_Task instructions:_ Without including any picture, return the complete set of records exactly.

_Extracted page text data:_
::::::::::
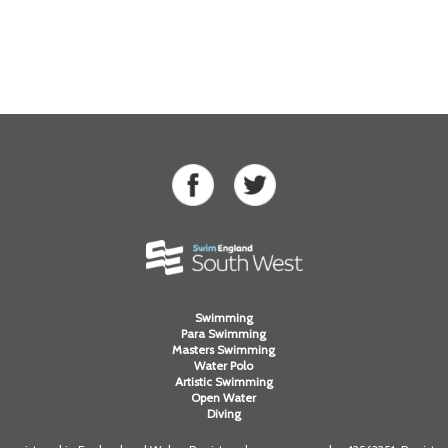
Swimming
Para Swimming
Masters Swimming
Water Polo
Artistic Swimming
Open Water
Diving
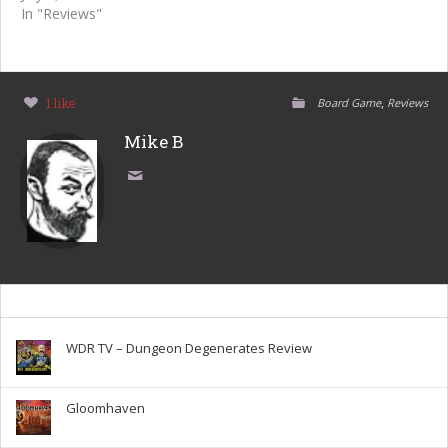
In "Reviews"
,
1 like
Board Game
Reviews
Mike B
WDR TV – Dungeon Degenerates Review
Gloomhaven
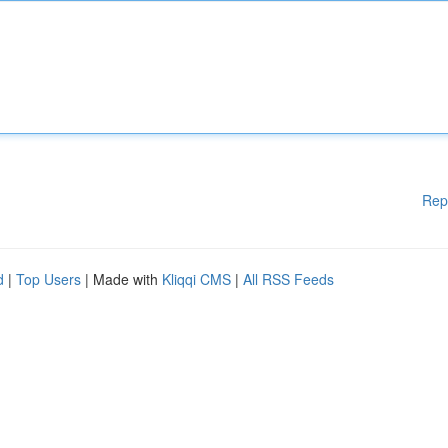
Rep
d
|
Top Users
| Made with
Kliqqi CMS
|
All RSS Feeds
::::::::::
_Result:_
Swimming
Para Swimming
Masters Swimming
Water Polo
Artistic Swimming
Open Water
Diving
In "Reviews"
,
1 like
Board Game
Reviews
Mike B
WDR TV – Dungeon Degenerates Review
Gloomhaven
Rep
d
|
Top Users
| Made with
Kliqqi CMS
|
All RSS Feeds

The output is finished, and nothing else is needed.